I spent 11 years, pouring myself into this child, trying to train him up in the way he should go, and it took 45 minutes of hearing someone expound the word of God to really change him. 

The following week Israel was practically perfect. He worked so hard on getting along with his siblings, he was respectful to Sean and me, and he was reading his scriptures without being told. He received so many good checks on his obedience chart from Character Badges!

It helped me to understand -you can’t force these things to happen. You can encourage them, pray for them, spend hours talking to them about the right and wrong way, but ultimately God has to reach down and touch their hearts.

I find it interesting that all of my children heard the same sermon, but only one was really touched by it. The rest left and it was just, well, it was just another sermon. You never know what will touch your child, but we have to keep providing opportunities for these life changing experiences to take place, don’t we?

I’m not writing this to encourage moms to sit back and do nothing now.

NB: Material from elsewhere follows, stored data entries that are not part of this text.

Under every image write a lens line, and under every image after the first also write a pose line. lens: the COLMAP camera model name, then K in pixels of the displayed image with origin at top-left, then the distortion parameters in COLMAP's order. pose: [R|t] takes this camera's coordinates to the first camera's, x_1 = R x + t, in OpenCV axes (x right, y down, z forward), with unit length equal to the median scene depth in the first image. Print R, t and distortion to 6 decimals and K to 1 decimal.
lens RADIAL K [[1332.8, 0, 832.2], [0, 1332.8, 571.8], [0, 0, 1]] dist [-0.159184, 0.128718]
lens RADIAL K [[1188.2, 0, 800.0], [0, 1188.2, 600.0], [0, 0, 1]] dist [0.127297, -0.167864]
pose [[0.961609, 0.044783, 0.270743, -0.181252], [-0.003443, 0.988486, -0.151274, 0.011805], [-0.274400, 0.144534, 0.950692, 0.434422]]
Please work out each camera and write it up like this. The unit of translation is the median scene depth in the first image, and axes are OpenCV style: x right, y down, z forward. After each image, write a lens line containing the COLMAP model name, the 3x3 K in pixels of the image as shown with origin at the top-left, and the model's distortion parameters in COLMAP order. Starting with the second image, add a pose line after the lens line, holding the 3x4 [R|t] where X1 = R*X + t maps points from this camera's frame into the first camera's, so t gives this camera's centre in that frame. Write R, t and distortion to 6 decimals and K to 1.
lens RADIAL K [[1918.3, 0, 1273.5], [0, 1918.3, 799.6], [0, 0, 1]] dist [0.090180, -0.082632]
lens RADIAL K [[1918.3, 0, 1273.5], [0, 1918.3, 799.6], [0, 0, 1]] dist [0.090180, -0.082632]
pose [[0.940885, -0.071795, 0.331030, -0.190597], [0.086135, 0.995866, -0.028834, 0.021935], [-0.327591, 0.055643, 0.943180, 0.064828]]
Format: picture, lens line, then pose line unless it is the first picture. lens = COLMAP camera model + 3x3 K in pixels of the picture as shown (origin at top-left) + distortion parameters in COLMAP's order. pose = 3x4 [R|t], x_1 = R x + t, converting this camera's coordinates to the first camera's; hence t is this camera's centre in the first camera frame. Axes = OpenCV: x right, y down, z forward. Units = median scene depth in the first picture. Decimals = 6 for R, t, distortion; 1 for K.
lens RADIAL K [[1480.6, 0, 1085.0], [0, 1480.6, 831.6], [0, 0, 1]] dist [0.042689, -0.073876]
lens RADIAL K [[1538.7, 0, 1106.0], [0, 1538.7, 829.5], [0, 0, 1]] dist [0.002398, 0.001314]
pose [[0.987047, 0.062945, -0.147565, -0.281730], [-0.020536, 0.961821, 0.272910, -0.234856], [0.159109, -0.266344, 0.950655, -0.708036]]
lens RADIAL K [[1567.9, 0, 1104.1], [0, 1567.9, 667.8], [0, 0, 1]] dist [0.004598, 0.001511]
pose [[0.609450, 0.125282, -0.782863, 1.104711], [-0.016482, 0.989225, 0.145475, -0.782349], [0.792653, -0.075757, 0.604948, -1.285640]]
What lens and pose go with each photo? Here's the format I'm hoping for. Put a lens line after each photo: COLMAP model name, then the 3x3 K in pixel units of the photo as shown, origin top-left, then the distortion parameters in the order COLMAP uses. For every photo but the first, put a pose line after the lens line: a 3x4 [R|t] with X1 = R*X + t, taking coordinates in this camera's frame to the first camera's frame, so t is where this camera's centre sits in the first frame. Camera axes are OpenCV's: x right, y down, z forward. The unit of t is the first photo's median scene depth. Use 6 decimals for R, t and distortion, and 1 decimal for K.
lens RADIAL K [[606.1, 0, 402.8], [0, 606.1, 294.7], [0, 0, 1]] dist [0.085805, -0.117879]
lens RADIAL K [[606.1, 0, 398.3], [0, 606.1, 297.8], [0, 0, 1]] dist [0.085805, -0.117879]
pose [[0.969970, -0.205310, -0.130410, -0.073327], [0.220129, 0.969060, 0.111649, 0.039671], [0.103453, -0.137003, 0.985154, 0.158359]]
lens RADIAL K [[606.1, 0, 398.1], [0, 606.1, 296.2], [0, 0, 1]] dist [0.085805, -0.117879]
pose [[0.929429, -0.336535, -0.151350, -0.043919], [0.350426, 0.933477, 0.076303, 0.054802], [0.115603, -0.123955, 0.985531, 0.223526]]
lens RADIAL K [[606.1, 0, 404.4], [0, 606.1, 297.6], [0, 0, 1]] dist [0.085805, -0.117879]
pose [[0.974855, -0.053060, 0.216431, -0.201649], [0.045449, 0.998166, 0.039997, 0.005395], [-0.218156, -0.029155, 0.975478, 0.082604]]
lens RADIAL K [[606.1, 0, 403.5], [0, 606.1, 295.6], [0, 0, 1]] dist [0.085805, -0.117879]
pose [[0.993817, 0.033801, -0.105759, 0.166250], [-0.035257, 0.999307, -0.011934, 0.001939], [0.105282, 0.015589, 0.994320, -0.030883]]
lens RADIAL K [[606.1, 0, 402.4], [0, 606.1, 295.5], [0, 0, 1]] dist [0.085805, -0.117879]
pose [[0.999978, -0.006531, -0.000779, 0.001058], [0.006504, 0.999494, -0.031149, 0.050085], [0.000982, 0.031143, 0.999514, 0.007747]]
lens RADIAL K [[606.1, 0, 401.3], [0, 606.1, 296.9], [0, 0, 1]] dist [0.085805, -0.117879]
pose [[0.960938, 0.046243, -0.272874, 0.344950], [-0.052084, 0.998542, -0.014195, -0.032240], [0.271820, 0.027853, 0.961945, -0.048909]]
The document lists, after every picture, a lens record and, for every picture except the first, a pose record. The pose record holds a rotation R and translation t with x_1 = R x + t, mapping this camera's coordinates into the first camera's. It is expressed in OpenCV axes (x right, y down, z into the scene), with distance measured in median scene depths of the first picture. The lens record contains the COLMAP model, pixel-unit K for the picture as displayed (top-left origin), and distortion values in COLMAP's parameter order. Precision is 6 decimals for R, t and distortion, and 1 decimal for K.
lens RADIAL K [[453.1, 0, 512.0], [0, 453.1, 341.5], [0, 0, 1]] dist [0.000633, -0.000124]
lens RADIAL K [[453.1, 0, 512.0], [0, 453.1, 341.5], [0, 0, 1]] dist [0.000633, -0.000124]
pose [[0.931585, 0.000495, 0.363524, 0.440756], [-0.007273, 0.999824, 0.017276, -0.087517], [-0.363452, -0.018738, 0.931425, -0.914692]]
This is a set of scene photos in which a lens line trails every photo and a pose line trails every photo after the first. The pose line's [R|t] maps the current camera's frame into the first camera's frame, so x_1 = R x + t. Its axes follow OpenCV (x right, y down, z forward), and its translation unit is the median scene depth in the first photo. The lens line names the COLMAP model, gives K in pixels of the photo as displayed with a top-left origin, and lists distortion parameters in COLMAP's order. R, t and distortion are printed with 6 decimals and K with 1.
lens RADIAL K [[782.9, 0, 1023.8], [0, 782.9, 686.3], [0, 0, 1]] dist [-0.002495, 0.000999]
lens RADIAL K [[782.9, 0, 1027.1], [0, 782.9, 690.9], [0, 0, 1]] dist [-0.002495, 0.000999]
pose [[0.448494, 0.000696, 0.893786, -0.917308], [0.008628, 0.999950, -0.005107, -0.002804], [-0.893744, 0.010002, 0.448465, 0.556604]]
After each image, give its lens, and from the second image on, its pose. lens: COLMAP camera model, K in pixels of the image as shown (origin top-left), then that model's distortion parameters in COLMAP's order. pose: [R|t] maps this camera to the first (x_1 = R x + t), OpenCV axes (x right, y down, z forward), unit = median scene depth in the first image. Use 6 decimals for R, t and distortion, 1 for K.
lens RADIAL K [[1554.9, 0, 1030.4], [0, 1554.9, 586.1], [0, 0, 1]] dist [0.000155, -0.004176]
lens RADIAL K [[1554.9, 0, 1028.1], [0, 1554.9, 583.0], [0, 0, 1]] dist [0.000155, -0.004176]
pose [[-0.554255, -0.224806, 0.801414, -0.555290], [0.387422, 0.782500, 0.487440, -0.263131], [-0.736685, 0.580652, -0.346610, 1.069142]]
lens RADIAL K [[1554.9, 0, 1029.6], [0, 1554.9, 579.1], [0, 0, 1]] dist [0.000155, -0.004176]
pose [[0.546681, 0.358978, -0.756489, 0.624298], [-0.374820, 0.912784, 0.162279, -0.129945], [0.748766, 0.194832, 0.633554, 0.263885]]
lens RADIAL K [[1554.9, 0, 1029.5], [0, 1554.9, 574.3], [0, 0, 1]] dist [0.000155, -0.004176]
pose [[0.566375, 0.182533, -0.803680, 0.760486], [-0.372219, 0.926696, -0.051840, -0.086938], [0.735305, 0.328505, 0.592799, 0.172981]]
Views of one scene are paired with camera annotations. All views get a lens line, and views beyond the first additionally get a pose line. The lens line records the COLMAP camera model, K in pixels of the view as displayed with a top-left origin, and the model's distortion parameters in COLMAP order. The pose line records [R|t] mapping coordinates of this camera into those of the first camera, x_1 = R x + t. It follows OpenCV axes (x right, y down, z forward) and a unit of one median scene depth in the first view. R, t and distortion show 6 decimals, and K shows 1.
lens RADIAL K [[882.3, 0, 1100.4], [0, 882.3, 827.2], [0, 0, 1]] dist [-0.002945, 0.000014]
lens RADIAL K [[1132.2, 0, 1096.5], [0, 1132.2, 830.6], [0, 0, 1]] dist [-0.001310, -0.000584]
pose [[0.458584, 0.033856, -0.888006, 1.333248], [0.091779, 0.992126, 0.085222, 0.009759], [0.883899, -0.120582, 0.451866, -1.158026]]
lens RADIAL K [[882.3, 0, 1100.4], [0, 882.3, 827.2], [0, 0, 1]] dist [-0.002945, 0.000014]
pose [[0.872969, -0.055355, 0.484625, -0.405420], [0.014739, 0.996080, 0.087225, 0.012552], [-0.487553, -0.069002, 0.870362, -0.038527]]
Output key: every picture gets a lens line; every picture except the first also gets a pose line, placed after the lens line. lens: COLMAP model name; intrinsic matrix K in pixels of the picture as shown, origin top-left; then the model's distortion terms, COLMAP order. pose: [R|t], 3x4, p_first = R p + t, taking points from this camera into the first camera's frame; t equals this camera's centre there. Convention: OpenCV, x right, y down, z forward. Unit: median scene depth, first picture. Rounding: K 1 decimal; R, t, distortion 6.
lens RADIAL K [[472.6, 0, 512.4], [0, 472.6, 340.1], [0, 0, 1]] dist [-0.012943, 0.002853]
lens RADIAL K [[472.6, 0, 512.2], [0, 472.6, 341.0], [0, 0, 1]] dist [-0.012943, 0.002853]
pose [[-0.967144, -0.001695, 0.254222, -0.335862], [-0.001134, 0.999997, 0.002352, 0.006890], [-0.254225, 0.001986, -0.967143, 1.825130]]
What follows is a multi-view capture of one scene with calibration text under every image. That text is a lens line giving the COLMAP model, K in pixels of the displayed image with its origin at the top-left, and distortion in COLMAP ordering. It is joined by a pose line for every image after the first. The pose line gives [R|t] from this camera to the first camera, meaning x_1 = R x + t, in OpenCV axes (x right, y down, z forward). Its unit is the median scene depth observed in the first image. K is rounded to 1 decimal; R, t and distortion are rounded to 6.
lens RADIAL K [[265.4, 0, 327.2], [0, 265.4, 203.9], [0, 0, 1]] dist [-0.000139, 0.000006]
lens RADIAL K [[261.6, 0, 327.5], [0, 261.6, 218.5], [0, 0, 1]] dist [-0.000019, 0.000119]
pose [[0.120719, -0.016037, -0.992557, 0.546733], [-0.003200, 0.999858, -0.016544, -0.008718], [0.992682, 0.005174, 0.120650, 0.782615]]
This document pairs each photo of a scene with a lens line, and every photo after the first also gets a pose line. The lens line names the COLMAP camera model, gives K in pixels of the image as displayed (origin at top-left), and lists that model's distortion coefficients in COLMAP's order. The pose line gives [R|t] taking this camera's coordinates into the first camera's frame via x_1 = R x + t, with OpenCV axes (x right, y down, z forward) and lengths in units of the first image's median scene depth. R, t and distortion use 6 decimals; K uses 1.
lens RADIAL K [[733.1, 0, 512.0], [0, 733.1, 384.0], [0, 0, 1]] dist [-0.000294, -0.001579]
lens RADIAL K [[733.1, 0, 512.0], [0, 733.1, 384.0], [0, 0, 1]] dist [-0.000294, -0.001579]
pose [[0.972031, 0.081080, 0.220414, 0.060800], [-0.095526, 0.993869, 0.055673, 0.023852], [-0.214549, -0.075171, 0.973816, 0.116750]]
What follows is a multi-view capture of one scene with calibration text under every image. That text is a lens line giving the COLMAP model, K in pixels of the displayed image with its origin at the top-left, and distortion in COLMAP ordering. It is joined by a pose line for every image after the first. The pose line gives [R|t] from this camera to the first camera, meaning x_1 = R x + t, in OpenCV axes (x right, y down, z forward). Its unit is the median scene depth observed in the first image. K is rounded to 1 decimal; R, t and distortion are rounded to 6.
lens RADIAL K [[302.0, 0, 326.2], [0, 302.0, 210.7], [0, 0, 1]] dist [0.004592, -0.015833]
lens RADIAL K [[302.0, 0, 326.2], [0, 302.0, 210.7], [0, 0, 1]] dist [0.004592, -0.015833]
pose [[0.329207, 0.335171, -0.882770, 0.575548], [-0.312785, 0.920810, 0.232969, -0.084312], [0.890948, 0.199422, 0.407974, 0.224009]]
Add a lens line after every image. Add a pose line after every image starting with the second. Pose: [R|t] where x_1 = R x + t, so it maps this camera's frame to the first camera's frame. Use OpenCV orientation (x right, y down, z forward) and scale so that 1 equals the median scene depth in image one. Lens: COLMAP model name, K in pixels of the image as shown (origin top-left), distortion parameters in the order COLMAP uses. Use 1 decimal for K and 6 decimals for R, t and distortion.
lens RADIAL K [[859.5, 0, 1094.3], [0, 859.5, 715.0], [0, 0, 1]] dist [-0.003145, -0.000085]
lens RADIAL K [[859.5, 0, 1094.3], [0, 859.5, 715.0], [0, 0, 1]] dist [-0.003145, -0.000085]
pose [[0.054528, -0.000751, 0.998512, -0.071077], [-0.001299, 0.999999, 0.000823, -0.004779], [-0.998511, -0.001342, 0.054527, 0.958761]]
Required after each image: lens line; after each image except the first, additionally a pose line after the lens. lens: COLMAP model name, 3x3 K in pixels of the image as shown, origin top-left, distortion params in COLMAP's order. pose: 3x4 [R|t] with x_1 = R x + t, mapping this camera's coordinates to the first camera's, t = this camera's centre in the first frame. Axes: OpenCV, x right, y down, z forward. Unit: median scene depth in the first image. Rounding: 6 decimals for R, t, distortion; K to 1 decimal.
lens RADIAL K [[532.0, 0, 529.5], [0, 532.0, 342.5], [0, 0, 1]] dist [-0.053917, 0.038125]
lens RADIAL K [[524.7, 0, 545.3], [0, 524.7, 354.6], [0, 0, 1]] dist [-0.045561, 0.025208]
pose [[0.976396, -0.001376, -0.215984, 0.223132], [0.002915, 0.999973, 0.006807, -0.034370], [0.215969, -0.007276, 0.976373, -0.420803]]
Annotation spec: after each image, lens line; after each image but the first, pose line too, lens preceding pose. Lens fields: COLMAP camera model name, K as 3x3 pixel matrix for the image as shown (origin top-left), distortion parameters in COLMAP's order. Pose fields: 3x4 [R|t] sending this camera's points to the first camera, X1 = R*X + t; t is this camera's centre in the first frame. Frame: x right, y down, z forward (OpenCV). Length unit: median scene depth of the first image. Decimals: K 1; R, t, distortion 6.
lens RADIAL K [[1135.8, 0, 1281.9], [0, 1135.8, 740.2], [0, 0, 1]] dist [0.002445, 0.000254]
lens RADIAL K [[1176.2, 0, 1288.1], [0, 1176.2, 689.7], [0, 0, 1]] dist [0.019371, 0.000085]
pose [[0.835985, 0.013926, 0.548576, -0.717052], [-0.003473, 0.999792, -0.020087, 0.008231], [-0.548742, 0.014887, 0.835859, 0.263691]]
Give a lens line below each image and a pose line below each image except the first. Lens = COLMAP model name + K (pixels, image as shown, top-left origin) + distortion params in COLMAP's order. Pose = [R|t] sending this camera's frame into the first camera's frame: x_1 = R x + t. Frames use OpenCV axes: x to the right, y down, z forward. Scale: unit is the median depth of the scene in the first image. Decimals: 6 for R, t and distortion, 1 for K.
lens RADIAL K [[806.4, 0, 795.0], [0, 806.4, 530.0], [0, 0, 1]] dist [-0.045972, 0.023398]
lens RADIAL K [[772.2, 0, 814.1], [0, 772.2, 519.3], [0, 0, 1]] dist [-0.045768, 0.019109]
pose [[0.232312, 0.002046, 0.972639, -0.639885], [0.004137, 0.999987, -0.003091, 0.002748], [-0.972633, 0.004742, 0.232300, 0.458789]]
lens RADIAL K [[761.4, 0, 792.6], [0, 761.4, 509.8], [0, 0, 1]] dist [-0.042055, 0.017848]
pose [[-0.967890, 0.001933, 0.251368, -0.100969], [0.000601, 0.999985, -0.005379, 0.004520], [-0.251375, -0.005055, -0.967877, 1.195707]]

You can’t count on these experiences to happen despite yourself; but be open to letting your children be instructed and changed by people other than yourself, and by situations your not responsible for.

This being said, I’m still grateful for the resources I have used thus far. This isn’t an all or nothing post. It’s mainly a post to encourage you mothers to keep praying for your children, recognizing that sometimes God is bigger than you think, and He will touch your child in a way outside of your plan.

With six children we have spent hours talking about getting along together. It is so exhausting to have children that fight and quarrel all day long. Some of my favorite studies we have done (and will do over again!) are My Brother’s Keeper, and Because I Said So. These teach obedience to parents, and a love for your siblings.

Learning to love your siblings God's way

These studies are great to do together before a school day starts, or in the evening as a family!

A Biblical study of obedience

While these studies are great, it can be easy to do one study and not have your child truly retain what they learn. This is where Character Badges comes in. It’s designed to help you daily build good habits in your children. I find this supports any studies out there you do, because it’s helping train your children in good habits such as respectfulness, diligence, helpfulness, obedience, kindness, etc.

https://characterbadges.com/shop/character-badges-complete-set

Take heart dear mother. You have a huge responsibility to raise your children in the Lord, but God is so merciful to send those who can come alongside us, and reinforce these things to our children, and even present them in a different way. Embrace this. Take courage that you are not alone. Teach your children to respect their pastor, teacher, or mentor over them. A change in your child’s heart might be right around the corner!